Let $f$ be continuous on $[a, b]$. Define a function $g$ as follows: $g(a)=f(a)$ and, for $x$ in $(a, b]$ $$g(x)=\sup \{f(y): y \text { in }[a, x]\}$$ Prove that $g$ is monotone increasing and continuous on $[a, b]$.
Regarding the monotone increasing, if $g(x) < g(y)$ for some $x,y$ then using the fact that supremum of any set is greater than or equal to the supremum of any subset of it, we will reveal that $g$ is a non-decreasing function. However, I could not come up with how "monotone increasing" can be deduced; moreover, how one could prove the continuity of $g$ without using the epsilon-delta definition: are there any direct features we could apply in this particular problem?

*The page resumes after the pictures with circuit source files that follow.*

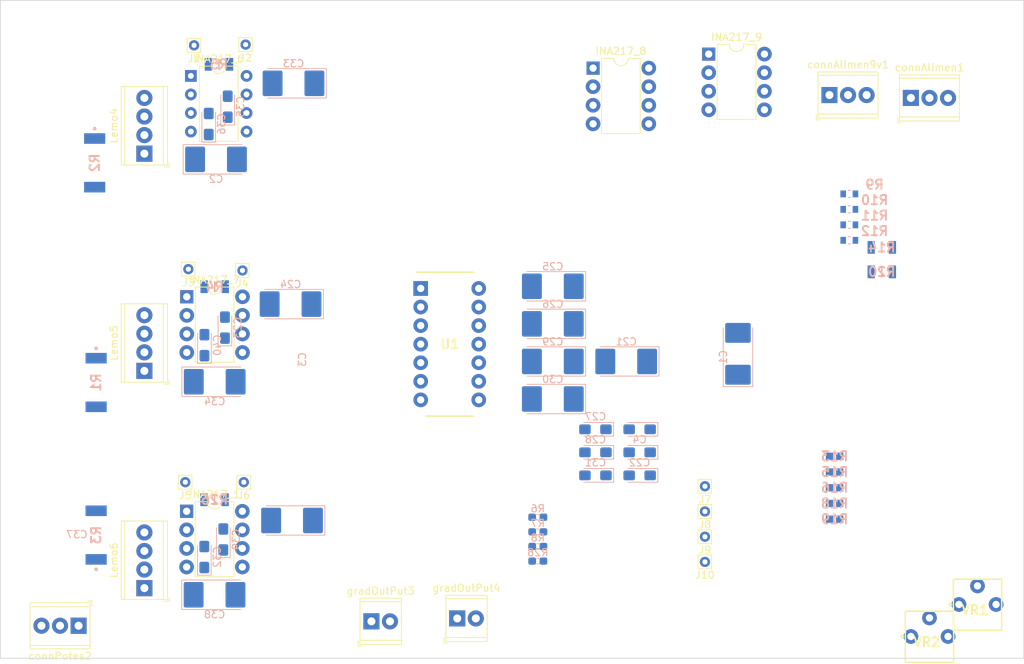
<source format=kicad_pcb>
(kicad_pcb (version 20221018) (generator pcbnew)

  (general
    (thickness 1.74)
  )

  (paper "A4")
  (layers
    (0 "F.Cu" mixed "Top Layer")
    (31 "B.Cu" mixed "Bottom Layer")
    (32 "B.Adhes" user "B.Adhesive")
    (33 "F.Adhes" user "F.Adhesive")
    (34 "B.Paste" user "Bottom Paste")
    (35 "F.Paste" user "Top Paste")
    (36 "B.SilkS" user "Bottom Overlay")
    (37 "F.SilkS" user "Top Overlay")
    (38 "B.Mask" user "Bottom Solder")
    (39 "F.Mask" user "Top Solder")
    (40 "Dwgs.User" user "Mechanical 10")
    (41 "Cmts.User" user "User.Comments")
    (42 "Eco1.User" user "User.Eco1")
    (43 "Eco2.User" user "Mechanical 11")
    (44 "Edge.Cuts" user)
    (45 "Margin" user)
    (46 "B.CrtYd" user "B.Courtyard")
    (47 "F.CrtYd" user "F.Courtyard")
    (48 "B.Fab" user "Mechanical 13")
    (49 "F.Fab" user "Mechanical 12")
    (50 "User.1" user "Mechanical 1")
    (51 "User.2" user "Mechanical 2")
    (52 "User.3" user "Mechanical 3")
    (53 "User.4" user "Mechanical 4")
    (54 "User.5" user "Mechanical 5")
    (55 "User.6" user "Mechanical 6")
    (56 "User.7" user "Mechanical 7")
    (57 "User.8" user "Mechanical 8")
    (58 "User.9" user "Mechanical 9")
  )

  (setup
    (stackup
      (layer "F.SilkS" (type "Top Silk Screen"))
      (layer "F.Paste" (type "Top Solder Paste"))
      (layer "F.Mask" (type "Top Solder Mask") (thickness 0.01))
      (layer "F.Cu" (type "copper") (thickness 0.035))
      (layer "dielectric 1" (type "core") (thickness 1.65) (material "FR4") (epsilon_r 4.5) (loss_tangent 0.02))
      (layer "B.Cu" (type "copper") (thickness 0.035))
      (layer "B.Mask" (type "Bottom Solder Mask") (thickness 0.01))
      (layer "B.Paste" (type "Bottom Solder Paste"))
      (layer "B.SilkS" (type "Bottom Silk Screen"))
      (copper_finish "None")
      (dielectric_constraints no)
    )
    (pad_to_mask_clearance 0)
    (aux_axis_origin 72.3011 155.8036)
    (pcbplotparams
      (layerselection 0x00010fc_ffffffff)
      (plot_on_all_layers_selection 0x0000000_00000000)
      (disableapertmacros false)
      (usegerberextensions false)
      (usegerberattributes true)
      (usegerberadvancedattributes true)
      (creategerberjobfile true)
      (dashed_line_dash_ratio 12.000000)
      (dashed_line_gap_ratio 3.000000)
      (svgprecision 4)
      (plotframeref false)
      (viasonmask false)
      (mode 1)
      (useauxorigin false)
      (hpglpennumber 1)
      (hpglpenspeed 20)
      (hpglpendiameter 15.000000)
      (dxfpolygonmode true)
      (dxfimperialunits true)
      (dxfusepcbnewfont true)
      (psnegative false)
      (psa4output false)
      (plotreference true)
      (plotvalue true)
      (plotinvisibletext false)
      (sketchpadsonfab false)
      (subtractmaskfromsilk false)
      (outputformat 1)
      (mirror false)
      (drillshape 1)
      (scaleselection 1)
      (outputdirectory "")
    )
  )

  (net 0 "")
  (net 1 "-13")
  (net 2 "Earth")
  (net 3 "+13")
  (net 4 "unconnected-(connAlimen9v1-Pin_2-Pad2)")
  (net 5 "unconnected-(connAlimen9v1-Pin_3-Pad3)")
  (net 6 "Net-(connPotes2-Pin_1)")
  (net 7 "Net-(connPotes2-Pin_2)")
  (net 8 "Net-(connPotes2-Pin_3)")
  (net 9 "Net-(gradOutPut3-Pin_1)")
  (net 10 "Net-(gradOutPut4-Pin_1)")
  (net 11 "Net-(J5-Pin_1)")
  (net 12 "Net-(INA217_1--)")
  (net 13 "Net-(INA217_1-+)")
  (net 14 "Net-(INA217_1-Ref)")
  (net 15 "Net-(INA217_8--)")
  (net 16 "Net-(J6-Pin_1)")
  (net 17 "Net-(J1-Pin_1)")
  (net 18 "Net-(INA217_6--)")
  (net 19 "Net-(INA217_6-+)")
  (net 20 "Net-(INA217_6-Ref)")
  (net 21 "Net-(INA217_9-+)")
  (net 22 "Net-(J2-Pin_1)")
  (net 23 "Net-(J3-Pin_1)")
  (net 24 "Net-(INA217_7--)")
  (net 25 "Net-(INA217_7-+)")
  (net 26 "Net-(INA217_8-+)")
  (net 27 "Net-(J4-Pin_1)")
  (net 28 "Net-(J7-Pin_1)")
  (net 29 "Net-(J8-Pin_1)")
  (net 30 "Net-(J9-Pin_1)")
  (net 31 "Net-(J10-Pin_1)")
  (net 32 "Net-(Lemo4-Pin_2)")
  (net 33 "Net-(Lemo5-Pin_2)")
  (net 34 "Net-(Lemo6-Pin_2)")
  (net 35 "Net-(U1A--)")
  (net 36 "Net-(R8-Pad1)")
  (net 37 "Net-(R9-Pad2)")
  (net 38 "Net-(R10-Pad1)")
  (net 39 "Net-(R11-Pad2)")
  (net 40 "Net-(R12-Pad1)")
  (net 41 "Net-(R28-Pad1)")
  (net 42 "Net-(U1B--)")
  (net 43 "Net-(U1C--)")
  (net 44 "Net-(U1D--)")

  (footprint "Library_Acid_etch_limitations:DIP-8_W7.62mm_Acid_Etch_Limitations" (layer "F.Cu") (at 129.4 45.6))

  (footprint "Connector_Pin:Pin_D0.7mm_L6.5mm_W1.8mm_FlatFork" (layer "F.Cu") (at 65.8 104.1625))

  (footprint "Connector_Pin:Pin_D0.7mm_L6.5mm_W1.8mm_FlatFork" (layer "F.Cu") (at 128.885 108.17))

  (footprint "Connector_Pin:Pin_D0.7mm_L6.5mm_W1.8mm_FlatFork" (layer "F.Cu") (at 66.05 44.3))

  (footprint "Library_Acid_etch_limitations:3362P_1_Acid_Etch_Limitations" (layer "F.Cu") (at 159.6 128.8))

  (footprint "Library_Acid_etch_limitations:TerminalBlock_Phoenix_MPT-0,5-3-2.54_1x03_P2.54mm_Horizontal_Acid_Etch_Limitations" (layer "F.Cu") (at 157.06 51.6))

  (footprint "Library_Acid_etch_limitations:TerminalBlock_Phoenix_MPT-0,5-2-2.54_1x02_P2.54mm_Horizontal_Acid_Etch_Limitations" (layer "F.Cu") (at 83.26 123.2))

  (footprint "Library_Acid_etch_limitations:3362P_1_Acid_Etch_Limitations" (layer "F.Cu") (at 166.1695 124.42))

  (footprint "Library_Acid_etch_limitations:DIP-8_W7.62mm_Acid_Etch_Limitations" (layer "F.Cu") (at 58 78.8))

  (footprint "TerminalBlock_Phoenix:TerminalBlock_Phoenix_MPT-0,5-4-2.54_1x04_P2.54mm_Horizontal" (layer "F.Cu") (at 52.2 88.9375 90))

  (footprint "Library_Acid_etch_limitations:DIP794W53P254L1930H508Q14N_Acid_Etch_Limitations" (layer "F.Cu") (at 93.97 85.28))

  (footprint "Connector_Pin:Pin_D0.7mm_L6.5mm_W1.8mm_FlatFork" (layer "F.Cu") (at 65.62 75.2))

  (footprint "Library_Acid_etch_limitations:DIP-8_W7.62mm_Acid_Etch_Limitations" (layer "F.Cu") (at 57.98 108.1425))

  (footprint "TerminalBlock_Phoenix:TerminalBlock_Phoenix_MPT-0,5-4-2.54_1x04_P2.54mm_Horizontal" (layer "F.Cu") (at 52.2 118.655 90))

  (footprint "Connector_Pin:Pin_D0.7mm_L6.5mm_W1.8mm_FlatFork" (layer "F.Cu") (at 58.22 75.02))

  (footprint "Library_Acid_etch_limitations:TerminalBlock_Phoenix_MPT-0,5-3-2.54_1x03_P2.54mm_Horizontal_Acid_Etch_Limitations" (layer "F.Cu") (at 145.92 51.2))

  (footprint "Library_Acid_etch_limitations:TerminalBlock_Phoenix_MPT-0,5-2-2.54_1x02_P2.54mm_Horizontal_Acid_Etch_Limitations" (layer "F.Cu") (at 95 122.8))

  (footprint "Library_Acid_etch_limitations:TerminalBlock_Phoenix_MPT-0,5-3-2.54_1x03_P2.54mm_Horizontal_Acid_Etch_Limitations" (layer "F.Cu") (at 43.2 123.8 180))

  (footprint "TerminalBlock_Phoenix:TerminalBlock_Phoenix_MPT-0,5-4-2.54_1x04_P2.54mm_Horizontal" (layer "F.Cu") (at 52.2 59.22 90))

  (footprint "Connector_Pin:Pin_D0.7mm_L6.5mm_W1.8mm_FlatFork" (layer "F.Cu") (at 128.885 111.62))

  (footprint "Library_Acid_etch_limitations:DIP-8_W7.62mm_Acid_Etch_Limitations" (layer "F.Cu") (at 113.58 47.52))

  (footprint "Package_DIP:DIP-8_W7.62mm" (layer "F.Cu") (at 58.56 48.58))

  (footprint "Connector_Pin:Pin_D0.7mm_L6.5mm_W1.8mm_FlatFork" (layer "F.Cu") (at 57.8 104.1625))

  (footprint "Connector_Pin:Pin_D0.7mm_L6.5mm_W1.8mm_FlatFork" (layer "F.Cu") (at 128.885 115.07))

  (footprint "Connector_Pin:Pin_D0.7mm_L6.5mm_W1.8mm_FlatFork" (layer "F.Cu") (at 59 44.4))

  (footprint "Connector_Pin:Pin_D0.7mm_L6.5mm_W1.8mm_FlatFork" (layer "F.Cu") (at 128.885 104.72))

  (footprint "Samac_sys:ERJ1T__2512_" (layer "B.Cu") (at 45.4 60.475 -90))

  (footprint "Samac_sys:RESC3016X65N" (layer "B.Cu") (at 62.4 47 180))

  (footprint "Capacitor_Tantalum_SMD:CP_EIA-3216-10_Kemet-I_Pad1.58x1.35mm_HandSolder" (layer "B.Cu") (at 61 55.1625 90))

  (footprint "Capacitor_Tantalum_SMD:CP_EIA-3216-10_Kemet-I_Pad1.58x1.35mm_HandSolder" (layer "B.Cu") (at 63 112 90))

  (footprint "Library_Acid_etch_limitations:RESC1005X40N_Acid_Etch_Limitations" (layer "B.Cu") (at 146.62 102.77 180))

  (footprint "Capacitor_Tantalum_SMD:CP_EIA-3216-10_Kemet-I_Pad1.58x1.35mm_HandSolder" (layer "B.Cu") (at 119.95488 103.23 180))

  (footprint "Capacitor_Tantalum_SMD:CP_EIA-7132-20_AVX-U_Pad2.72x3.50mm_HandSolder" (layer "B.Cu") (at 61.8 119.5625))

  (footprint "Capacitor_Tantalum_SMD:CP_EIA-7132-20_AVX-U_Pad2.72x3.50mm_HandSolder" (layer "B.Cu") (at 108.075 77.365 180))

  (footprint "Capacitor_Tantalum_SMD:CP_EIA-7132-20_AVX-U_Pad2.72x3.50mm_HandSolder" (layer "B.Cu") (at 61.82 90.42))

  (footprint "Library_Acid_etch_limitations:R_0402_1005Metric_Pad0.72x0.64mm_HandSolder_Acid_Etch_Limitations" (layer "B.Cu") (at 106.01988 108.955 180))

  (footprint "Samac_sys:ERJ1T__2512_" (layer "B.Cu") (at 45.6 90.525 -90))

  (footprint "Library_Acid_etch_limitations:R_0402_1005Metric_Pad0.72x0.64mm_HandSolder_Acid_Etch_Limitations" (layer "B.Cu") (at 106.01988 114.955 180))

  (footprint "Capacitor_Tantalum_SMD:CP_EIA-3216-10_Kemet-I_Pad1.58x1.35mm_HandSolder" (layer "B.Cu") (at 113.90488 96.93 180))

  (footprint "Capacitor_Tantalum_SMD:CP_EIA-7132-20_AVX-U_Pad2.72x3.50mm_HandSolder" (layer "B.Cu") (at 72.4 109.4 180))

  (footprint "Samac_sys:RESC3016X65N" (layer "B.Cu") (at 61.82 77.42))

  (footprint "Samac_sys:RESC1608X60N" (layer "B.Cu") (at 148.6342 66.8414 180))

  (footprint "Library_Acid_etch_limitations:R_0402_1005Metric_Pad0.72x0.64mm_HandSolder_Acid_Etch_Limitations" (layer "B.Cu") (at 106.01988 110.955 180))

  (footprint "Capacitor_Tantalum_SMD:CP_EIA-7132-20_AVX-U_Pad2.72x3.50mm_HandSolder" (layer "B.Cu") (at 133.4 86.6 90))

  (footprint "Capacitor_Tantalum_SMD:CP_EIA-7132-20_AVX-U_Pad2.72x3.50mm_HandSolder" (layer "B.Cu")
    (tstamp 78def13f-3f11-49fc-9cc6-e49a27e113ab)
    (at 108.075 87.645 180)
    (descr "Tantalum Capacitor SMD AVX-U (7132-20 Metric), IPC_7351 nominal, (Body size from: http://datasheets.avx.com/F72-F75.pdf), generated with kicad-footprint-generator")
    (tags "capacitor tantalum")
    (property "Sheetfile" "Byaxon_2D_V1.kicad_sch")
    (property "Sheetname" "")
    (property "ki_description" "Capacitor, generic")
    (path "/8adb6d1c-f55b-4d7c-b831-ad877686f912")
    (attr smd)
    (fp_text reference "C29" (at 0 2.7) (layer "B.SilkS")
        (effects (font (size 1 1) (thickness 0.15)) (justify mirror))
      (tstamp 837d1786-bc51-4860-9abd-f4c729b7136d)
    )
    (fp_text value "10uF" (at 0 -2.7) (layer "B.Fab")
        (effects (font (size 1 1) (thickness 0.15)) (justify mirror))
      (tstamp 1e4f4df6-df2c-4607-b818-2bd559f8edb5)
    )
    (fp_text user "${REFERENCE}" (at 0 0) (layer "B.Fab")
        (effects (font (size 1 1) (thickness 0.15)) (justify mirror))
      (tstamp 6803599c-602d-4e44-9cd2-79dc532f6ed3)
    )
    (fp_line (start -4.485 -2.01) (end 3.55 -2.01)
      (stroke (width 0.12) (type solid)) (layer "B.SilkS") (tstamp d2ab374f-87bb-4c02-b2f1-289d77244c4e))
    (fp_line (start -4.485 2.01) (end -4.485 -2.01)
      (stroke (width 0.12) (type solid)) (layer "B.SilkS") (tstamp 942f1442-73ca-45b8-9652-8aa9d5e15591))
    (fp_line (start 3.55 2.01) (end -4.485 2.01)
      (stroke (width 0.12) (type solid)) (layer "B.SilkS") (tstamp 17617774-3851-44ad-bfc8-9cfbf3a32dda))
    (fp_line (start -4.47 -2) (end -4.47 2)
      (stroke (width 0.05) (type solid)) (layer "B.CrtYd") (tstamp 3bbb42c7-48d5-4ecb-a893-a70e72aa8d67))
    (fp_line (start -4.47 2) (end 4.47 2)
      (stroke (width 0.05) (type solid)) (layer "B.
... [88289 chars truncated]
</source>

Your deduction for monotonic increment of $g(x)$ is correct as $[a,x_1]\subset[a,x_2]$ for $x_1<x_2$. For continuity, you must prove that $$ |x_2-x_1|<\delta\implies |g(x_2)-g(x_1)|<\epsilon . $$ Arbitrarily let $x_2>x_1$. Hence $$ g(x_2)=\sup_{y\in[a,x_2]}f(y)=\max\left\{\sup_{y\in[a,x_1]}f(y),\sup_{y\in(x_1,x_2]}f(y)\right\} =\max\left\{g(x_1),\sup_{y\in(x_1,x_2]}f(y)\right\}, $$ hence $$ g(x_2)-g(x_1)=\max\left\{0,\sup_{y\in(x_1,x_2]}f(y)-g(x_1)\right\}. $$ The rest of the proof should now be easy due to the continuity of $f(x)$ over $(x_1,x_2]$.